The treatment efficacies were assessed at 48 wk1, or 144 wk2. TDF: Tenofovir; ADF: Adefovir; NA: Not available; HBeAg: Hepatitis B e antigen; HBV: Hepatitis B virus; ALT: Alanine aminotransferase; HBsAg: Hepatitis B s antigen; Anti-HBe: Antibody to HBe antigen.

A recent report with 288 wk of follow up suggested that no apparent resistance mutations were observed[94]. For decompensated cirrhosis, the combination of tenofovir with emtricitabine was reported to achieve positive results[89]. With tenofovir treatment, the serum HBV DNA-negative conversion rate for patients without adefovir-resistance was 100%, but the rate was down to 52% for patients with adefovir-resistance[89]. An important feature of tenofovir is that tenofovir alone or with emtricitabine exerts an anti-viral effect to lamivudine, adefovir or entecavir resistance mutants[85,86,93,95,96]. For example, an article reported that for patients who achieved an insufficient effect by lamivudine, adefovir or the combination of these two drugs, tenofovir resulted in a serum HBV DNA-negative conversion rate of 79%, HBeAg-negative conversion rate of 24% and HBsAg-negative conversion rate of 3% of all patients (the median time from administration to HBsAg-negative conversion was 23 mo)[86]. For patients who achieved insufficient effect by lamivudine and adefovir, tenofovir alone or with lamivudine achieved a 64% serum HBV DNA-negative conversion rate 96 wk after changing therapy[93]. They also reported that they did not observe an obvious resistance mutant[93].

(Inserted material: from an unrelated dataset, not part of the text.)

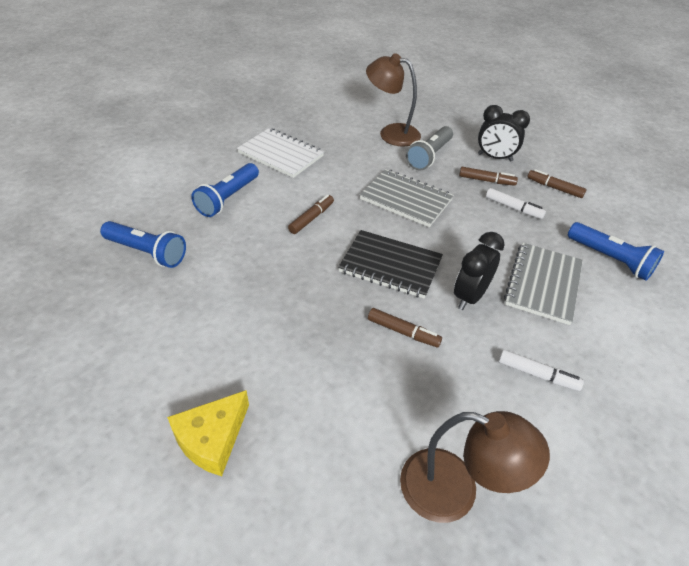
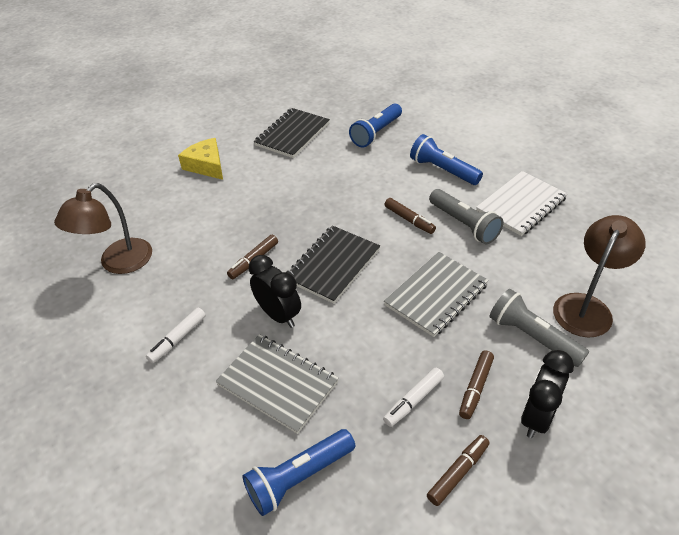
camera: 105 degrees right, 0 degrees up
none -> black notebook [254,108,330,158]
none -> grey flashlight [429,189,503,244]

It has been reported that the long-term administration of NUCs improves liver fibrosis. Tenofovir treatment resulted in improvement of the histological findings in 87% of all patients and improvement of liver fibrosis in 51% of all patients[91]. They also reported that 10% of HBeAg-positive patients achieved HBsAg-negative conversion, and most of them were genotype A or D[91]. Tenofovir is only classified as pregnancy category B by the United States FDA.

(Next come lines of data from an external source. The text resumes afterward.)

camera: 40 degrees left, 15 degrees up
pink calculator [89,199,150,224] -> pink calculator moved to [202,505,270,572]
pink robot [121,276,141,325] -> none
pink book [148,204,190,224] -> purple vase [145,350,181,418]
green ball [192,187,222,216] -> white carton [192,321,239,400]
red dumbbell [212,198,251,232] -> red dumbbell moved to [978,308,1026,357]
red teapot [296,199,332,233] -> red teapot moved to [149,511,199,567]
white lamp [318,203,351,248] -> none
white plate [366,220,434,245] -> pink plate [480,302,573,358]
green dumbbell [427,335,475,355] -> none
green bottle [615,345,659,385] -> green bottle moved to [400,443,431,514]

Stoppage of entecavir or tenofovir

Apart from interferon, with the use of NUCs such as entecavir and tenofovir, it is always possible for resistant mutants to emerge[97-101]. Suzuki et al[101] reported that 51-year-old Japanese women with chronic hepatitis B and cirrhosis have virological breakthrough during combination therapy with tenofovir and entecavir against entecavir-resistant virus. Even long-term therapy with tenofovir against the entecavir-resistant virus has the potential to induce virological breakthrough and resistance. We also reported that virological breakthrough during NUC therapies is also dependent on the adherence to medication[99,100]. In treatment with stronger NUCs, such as entecavir, viral breakthrough associated with poor adherence could be a more important issue[102]. Although we do not know whether durable control of HBV is observed after NUCs are discontinued, NUCs could possibly be stopped in selected patients without causing advanced liver fibrosis.

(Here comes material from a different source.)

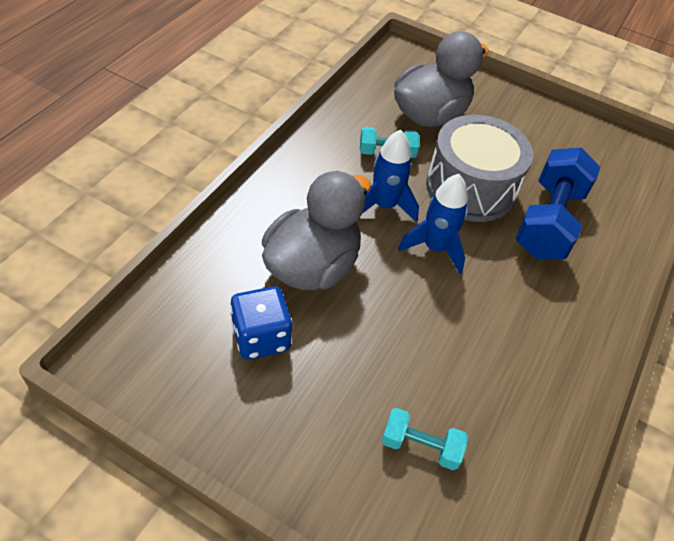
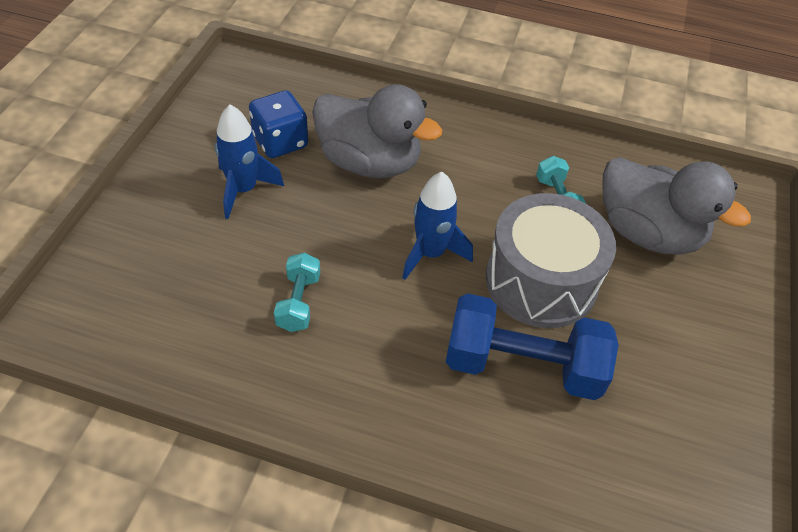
camera: 80 degrees right, 0 degrees up
blue rocket [362,130,419,222] -> blue rocket moved to [215,105,284,219]
turquoise dumbbell [382,408,468,470] -> turquoise dumbbell moved to [274,253,320,332]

Adefovir or tenofovir-related Fanconi syndrome is a severe adverse event that results from proximal renal tubular toxicity, which leads to impaired re-absorption of amino acids, uric acid, bicarbonate, glucose and phosphate associated with the increased urinary excretion of these solutes[103-106]. Some cases associated with Fanconi syndrome induced by NUCs-treatment were fully recovered following tenofovir withdrawal[106]. Mitochondrial DNA depletion results in mitochondrial dysfunction in the lamivudine/telbivudine-associated neuromyopathy[107]. During treatment with NUCs, attention should be paid to these adverse events.

FUTURE TREATMENT FOR HBV

Tenofovir alafenamide

Compared with tenofovir, tenofovir alafenamide (GS-7340) is a new tenofovir prodrug, which has demonstrated more potent antiviral activity and lower tenofovir exposures. These might lead to lower nephrotoxicity. Further clinical study will be needed[108-110] (Table 6).

Table 6.

Summary of current and future treatments for hepatitis B virus infection

Current treatments for HBV
Peginterferon therapy
NUCs
Entecavir
Tenofovir disoproxil fumarate (tenofovir)
Future treatments for HBV
NUCs
Tenofovir alafenamide
Treatments for HBV cccDNA
Entry inhibitors targeting of sodium taurocholate cotransporting polypeptide

NUCs: Nucleos(t)ide analogues; HBV: Hepatitis B virus; cccDNA: Covalently closed circular DNA.

Treatment for HBV cccDNA

In the HBV-infected liver, free HBV DNA and its products are causally related to the activity of liver disease, but the persistence of HBV infection is maintained by the nuclear cccDNA, which serves as a transcription template for HBV mRNA[111,112]. Although there are several opposing views[113], it was reported that HBV cccDNA is noncytolytically degraded by agents that up-regulate apolipoprotein B mRNA editing enzyme and catalytic polypeptide-like (APOBEC) 3A and 3B[23]. In the near future, new therapeutic options to control HBV cccDNA are needed[114-117].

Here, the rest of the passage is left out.